Scenario:
Person A creates an experimental branch to solve a problem. Person B gets interested and wants to check the code, due to laziness person A pushes to his github rather than configuring his workstation to let person B pull directly from him.
A and B is hacking away, person C sees the activity on github and clones, eager to check out whats going on. Meanwhile A and B concludes its a horribly solution and deletes the branch. But person C manages to turn the idea into something great and wants to share. Merging hell begins as C's branch no longer have a common ancestor with his merge target.
Im curios to see how this scenario should have been handled.
- Is there an accepted naming convention for branches to indicate that - even though pushed - this branch may very well be completely oblitered. A way for person A to indicate that "if you pull from this, I cannot guarantee continued happiness".
- Or 开发者_StackOverflow社区is there even a way (command) in git that lets me sort of tag branches as throw away?
- Is it simply never, regardless of circumstances, accepted to alter a git history if someone could have pulled from it?
- Should person A have taken the time to properly configure his workstation to let person B pull directly from him? Thus going in the dark, not letting anyone else know what they are working on.
- Maybe the only viable solution is good old fashioned communication; just talk to you peers.
And if all else fails, what is the proper strategy for person C in this case? How can the changes be properly applied when your work is done in a disconnected graph?
There is no formal convention yet.
One good example of throw-away branch (mentioned in this article on Git rebase from March 2010) is branch pu of git.git.
The Git FAQ details:
The "pu" branch often won't fast forward because some commits have been completely deleted in it since the last time you pulled.
If you want to track it, add a plus (+) sign to the proper line in your
.git/config
file, like this:
[remote "origin"]
fetch = +refs/heads/pu:refs/remotes/origin/pu
Which tells git to deal with the problem for you by simply skip the fast forward check (overwriting your old ref with the new one).
Or you can just delete that line completely if you don't want to track the pu branch at all.It is conceivable that in future versions of git we might want to be able to mark some branches "this is expected to be rewound" explicitly and make the clone operation to take notice, to give you the plus sign automatically.
So one idea is to actively prevents (through hooks) any push to those throw-away branches making them:
- read-only
- only updated by one administrator.
Merging hell begins as C's branch no longer have a common ancestor with his merge target.

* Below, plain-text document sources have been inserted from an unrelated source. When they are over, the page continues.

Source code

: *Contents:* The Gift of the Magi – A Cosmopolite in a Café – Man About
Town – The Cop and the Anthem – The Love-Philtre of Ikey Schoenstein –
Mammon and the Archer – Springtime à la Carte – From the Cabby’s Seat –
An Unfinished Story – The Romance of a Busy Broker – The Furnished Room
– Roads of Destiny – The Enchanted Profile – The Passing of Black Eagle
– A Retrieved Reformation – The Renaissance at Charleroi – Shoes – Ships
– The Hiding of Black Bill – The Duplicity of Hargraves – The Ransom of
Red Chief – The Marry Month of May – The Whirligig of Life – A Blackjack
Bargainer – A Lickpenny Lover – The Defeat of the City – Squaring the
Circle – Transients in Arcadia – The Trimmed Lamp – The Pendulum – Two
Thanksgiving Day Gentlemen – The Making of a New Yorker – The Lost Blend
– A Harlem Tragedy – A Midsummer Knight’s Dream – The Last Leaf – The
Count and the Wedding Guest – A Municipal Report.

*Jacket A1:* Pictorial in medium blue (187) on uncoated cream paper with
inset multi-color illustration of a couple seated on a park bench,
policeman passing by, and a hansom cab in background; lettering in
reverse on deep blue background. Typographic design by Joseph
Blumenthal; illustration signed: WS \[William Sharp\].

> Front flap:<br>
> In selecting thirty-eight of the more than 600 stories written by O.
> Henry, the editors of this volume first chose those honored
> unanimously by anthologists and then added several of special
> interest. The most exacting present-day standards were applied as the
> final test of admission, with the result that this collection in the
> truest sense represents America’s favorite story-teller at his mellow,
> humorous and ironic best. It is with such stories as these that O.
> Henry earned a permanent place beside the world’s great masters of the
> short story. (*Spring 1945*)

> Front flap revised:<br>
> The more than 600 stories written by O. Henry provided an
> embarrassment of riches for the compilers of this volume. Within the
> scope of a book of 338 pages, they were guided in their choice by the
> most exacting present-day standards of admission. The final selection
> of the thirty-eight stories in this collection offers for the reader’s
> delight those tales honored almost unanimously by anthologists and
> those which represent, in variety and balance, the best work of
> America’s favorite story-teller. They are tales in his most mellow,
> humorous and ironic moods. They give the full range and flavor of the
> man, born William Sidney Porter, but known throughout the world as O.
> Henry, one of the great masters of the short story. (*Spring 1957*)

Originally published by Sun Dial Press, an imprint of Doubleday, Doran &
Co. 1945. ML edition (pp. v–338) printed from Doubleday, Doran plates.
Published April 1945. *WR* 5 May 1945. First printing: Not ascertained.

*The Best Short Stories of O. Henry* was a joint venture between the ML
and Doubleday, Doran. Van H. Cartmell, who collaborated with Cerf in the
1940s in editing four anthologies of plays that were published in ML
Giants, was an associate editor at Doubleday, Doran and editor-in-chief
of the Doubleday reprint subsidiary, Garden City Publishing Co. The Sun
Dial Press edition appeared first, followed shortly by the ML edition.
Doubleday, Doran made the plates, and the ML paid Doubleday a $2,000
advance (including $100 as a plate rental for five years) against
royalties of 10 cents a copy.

Surely A's master branch has an ancestor (in its history) to the deleted branch.
C can push the branch to github where A can pull it again. What's wrong with that? or, C can do the merging/rebase in a new branch (on top of A's master) and, again, let A pull from him.
update (response to comments).
Deleting a branch doesn't actually rewrite history, at least not in a bad way that prevents merging.
I'm assuming person A had this kind of history:
a--b--c--d--e--f--g master
|
x--y--z experiment
So after deleting the branch, he still has the commits from a to c, probably it looks more like:
a--b--c--d--e--f--g--h--i--j--k master
Person C presumably has:
a--b--c--d--e--f--g master
|
x--y--z--w--v--q experiment
This is a perfectly reasonable scenario where merging shouldn't be that bad.
For example, person C can pull from A's master and merge experiment into it.
Each maintainer has responsible about his own fork. You can't assume that another committer has commit or not something great.
You can see information if the committer and Author is not the same person.
If you don't want some patch you can revert it in your own fork.